Tri Taruna diduga memiliki peran sebagai perantara untuk menerima dan memberikan aliran uang hasil pemerasan kepada Albertinus. Selain itu, Tri Taruna juga diduga menerima aliran uang mencapai Rp1,07 miliar. Rinciannya, berasal dari mantan Kepala Dinas Pendidikan HSU senilai Rp930 juta pada 2022; dan berasal dari rekanan sebesar Rp140 juta pada 2024.
“Pada saat sesuai dengan laporan dari petugas kami yang melaksanakan penangkapan terhadap terduga itu melakukan perlawanan dan melarikan diri,” ujarnya.
“Saat ini sedang dilakukan upaya pencarian dan nanti akan kami terbitkan daftar pencarian orang [DPO] apabila pencarian ini tidak membuahkan hasil atau tidak ditemukan yang bersangkutan.”
Dalam perkara ini, KPK juga menetapkan dua orang lainnya sebagai tersangka.
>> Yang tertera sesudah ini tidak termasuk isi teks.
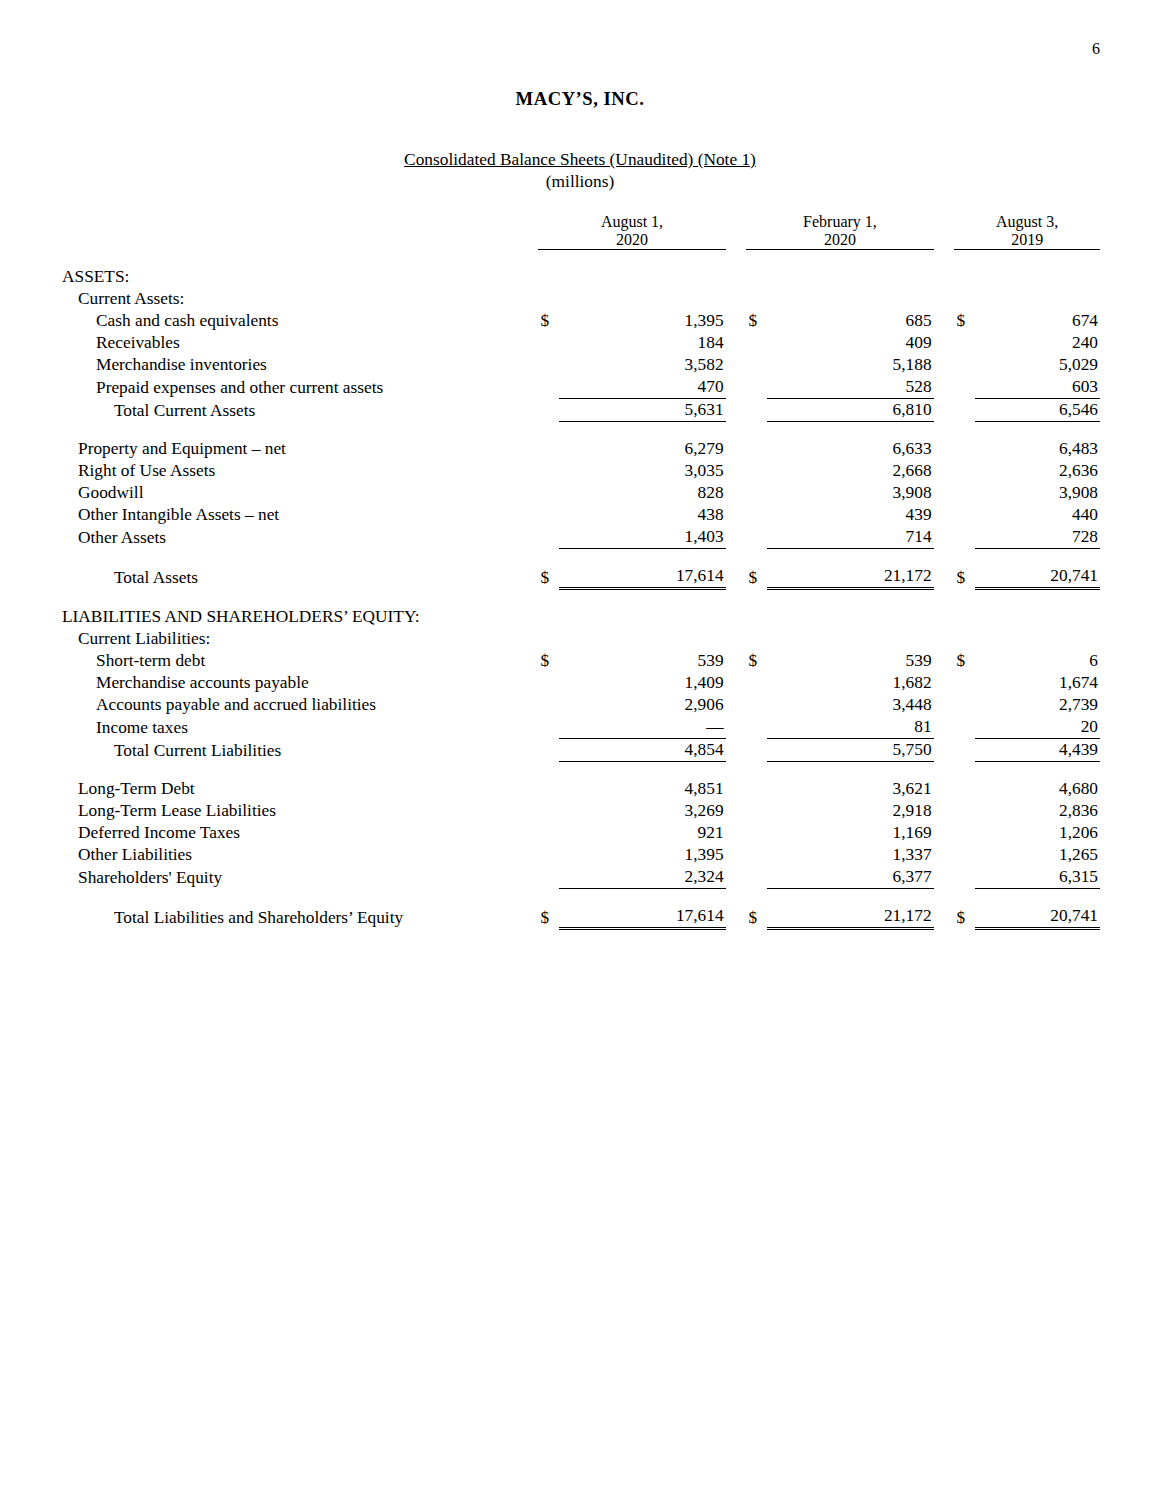6
MACY’S, INC.
Consolidated Balance Sheets (Unaudited) (Note 1)
(millions)
| | August 1, 2020 | | February 1, 2020 | | August 3, 2019 |
| ASSETS: | |
| Current Assets: | |
| Cash and cash equivalents | $ | 1,395 | | $ | 685 | | $ | 674 |
| Receivables | | 184 | | | 409 | | | 240 |
| Merchandise inventories | | 3,582 | | | 5,188 | | | 5,029 |
| Prepaid expenses and other current assets | | 470 | | | 528 | | | 603 |
| Total Current Assets | | 5,631 | | | 6,810 | | | 6,546 |
| Property and Equipment – net | | 6,279 | | | 6,633 | | | 6,483 |
| Right of Use Assets | | 3,035 | | | 2,668 | | | 2,636 |
| Goodwill | | 828 | | | 3,908 | | | 3,908 |
| Other Intangible Assets – net | | 438 | | | 439 | | | 440 |
| Other Assets | | 1,403 | | | 714 | | | 728 |
| Total Assets | $ | 17,614 | | $ | 21,172 | | $ | 20,741 |
| LIABILITIES AND SHAREHOLDERS’ EQUITY: | |
| Current Liabilities: | |
| Short-term debt | $ | 539 | | $ | 539 | | $ | 6 |
| Merchandise accounts payable | | 1,409 | | | 1,682 | | | 1,674 |
| Accounts payable and accrued liabilities | | 2,906 | | | 3,448 | | | 2,739 |
| Income taxes | | — | | | 81 | | | 20 |
| Total Current Liabilities | | 4,854 | | | 5,750 | | | 4,439 |
| Long-Term Debt | | 4,851 | | | 3,621 | | | 4,680 |
| Long-Term Lease Liabilities | | 3,269 | | | 2,918 | | | 2,836 |
| Deferred Income Taxes | | 921 | | | 1,169 | | | 1,206 |
| Other Liabilities | | 1,395 | | | 1,337 | | | 1,265 |
| Shareholders' Equity | | 2,324 | | | 6,377 | | | 6,315 |
| Total Liabilities and Shareholders’ Equity | $ | 17,614 | | $ | 21,172 | | $ | 20,741 |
Mereka adalah Kepala Kejaksaan Negeri Kabupaten Hulu Sungai Utara Agustus 2025–sekarang Albertinus Parlinggoman Napitupulu dan Kepala Seksi Intelijen (Kasi Intel) Kejaksaan Negeri Kabupaten Hulu Sungai Utara Asis Budianto.
“KPK selanjutnya melakukan penahanan terhadap para tersangka [Albertinus dan Asis] untuk 20 hari pertama sejak tanggal 19 Desember 2025 sampai dengan 8 Januari 2026,” ujarnya.
Atas perbuatannya, para tersangka disangkakan melanggar Pasal 12 huruf e, Pasal 12 huruf f UU No 31 tahun 1999 sebagaimana telah diubah dengan UU No 20 Tahun 2002 jo Pasal 55 ayat (1) KUHP jo Pasal 64 KUHP.